Union Budget 2017

5 Major Hits from Union Budget 2017-18

From demonetisation to the Real Estate (Regulation and Development) Act (RERA) to the Good and Services Tax (GST) – a lot has changed over the last two years. These, coupled with the budgetary reforms of 2017, gave a huge impetus to the real estate sector, which was reeling under the acute pressure of plummeting sales.

As this year’s budget is just around the corner, let’s take a look back and see some reforms from Union Budget 2017-18 that proved to be Bollywood blockbusters for the sector.

Infrastructure status to affordable housing

The Union Budget 2017-18 provided ‘infrastructure status’ to affordable housing.

“Granting infrastructure status to affordable housing had a huge impact on the sector as the cost of funding for builders reduced, the benefit of which was ultimately passed on to homebuyers,” said Niranjan Hiranandani, President NAREDCO.

The infrastructure status was, undoubtedly, the need of the hour to ensure easy access to funds for developers at lower rates. The success of the announcement can be gauged by the simple fact that the majority of the new launches in 2017 has been in the affordable segment. In fact, several leading players in the industry ventured into this low-profit segment, propelling the growth of affordable housing.

Change in carpet area

“The decision to increase the qualifying unit area for affordable housing from built-up area to carpet area led to an increase of around 20% per unit for the end user,” said Manoj Paliwal, Chief Financial Officer, Omkar Realtors & Developers Pvt Ltd.

The announcement brought cheer to buyers as it meant more spacious homes. Additionally, with private players entering this segment, buyers were also sure of better quality homes unlike the ones provided by development authorities.

Tax relief on unsold stock

In a major relief to developers, the Finance Minister also changed the period for calculation of notional rentals on unsold stock held by developers for tax purpose.
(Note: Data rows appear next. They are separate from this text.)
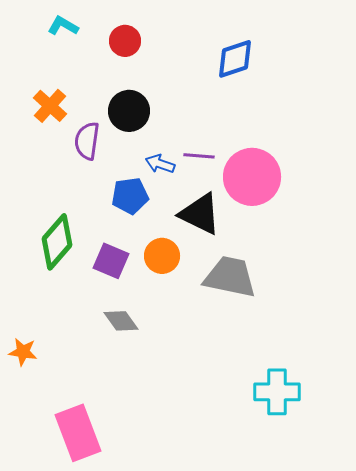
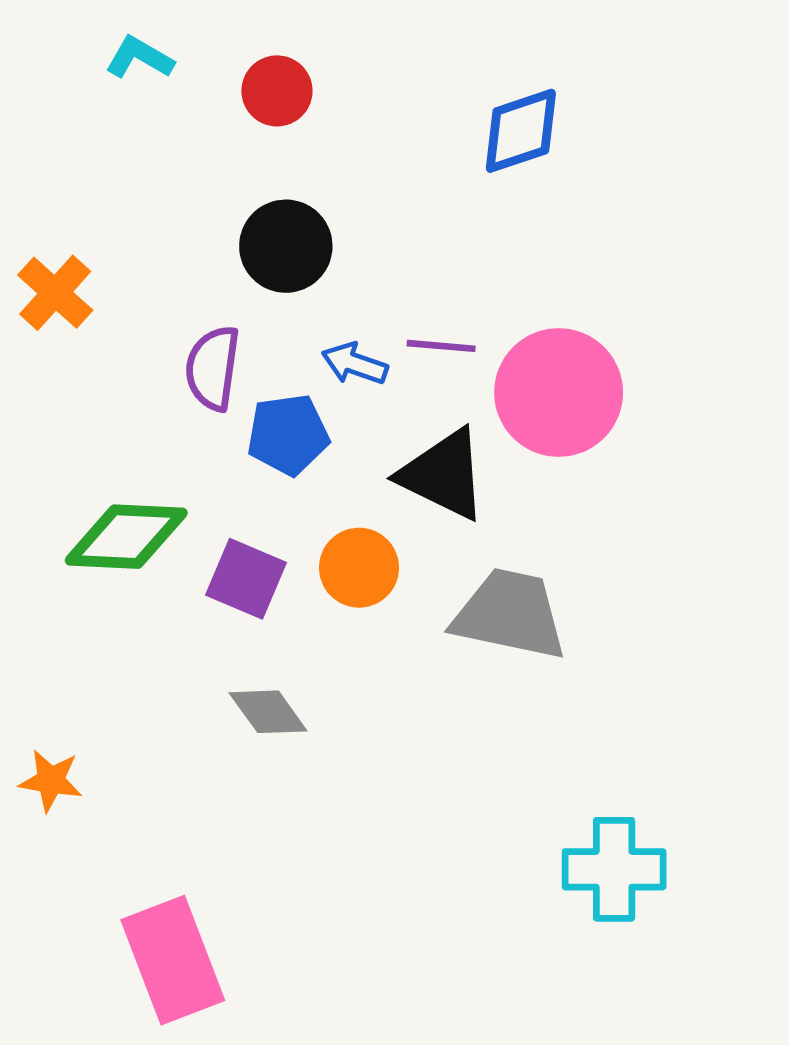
orange cross: (50, 106) -> (55, 293), moved
purple semicircle: (87, 141) -> (213, 368), moved
green diamond: (57, 242) -> (126, 537), turned 52

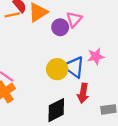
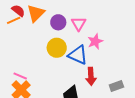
pink triangle: (74, 19) -> (79, 24), moved
yellow circle: (57, 69) -> (57, 48), moved

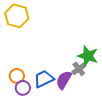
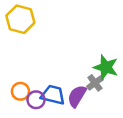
blue trapezoid: (44, 79) -> (53, 95), turned 40
purple circle: (23, 88) -> (36, 100), moved

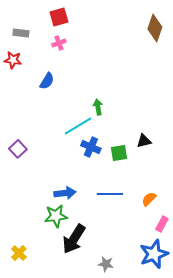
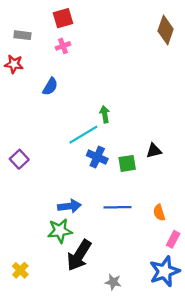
orange semicircle: (149, 199) -> (159, 213), turned -63

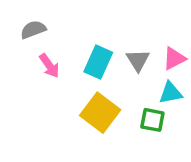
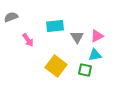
gray semicircle: (33, 30) -> (11, 17), moved
cyan rectangle: (98, 62) -> (55, 26), moved, turned 60

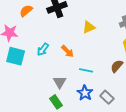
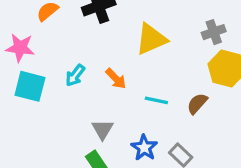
yellow triangle: (89, 27) -> (151, 39), size x1.5
cyan line: (86, 70) -> (156, 100), moved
It was announced that for a property held as stock in trade, which is not let out during the whole or part of the year, the deemed annual value would be NIL for the period up to one year after completion.

“Tax relief on unsold stock and tax breaks in the budget helped developers to cut their cost, improve their bottom-lines and get additional liquidity to improve efficiency for the year,” added Manoj.

Capital gain tax

The capital gain tax period was reduced to two years from the previous three, which translated into less capital gain tax for investors who exited the market.

Further, “The decision to tax capital gains on Joint Development Agreement (JDA) only upon completion of the project was also a significant move,” added Surendra Hiranandani, CMD, House of Hiranandani.

Increase in time frame for completion

“Increasing the time frame for completion to five years indicated that the government acknowledges the practical and operational difficulties faced by developers in this category,” added Surendra.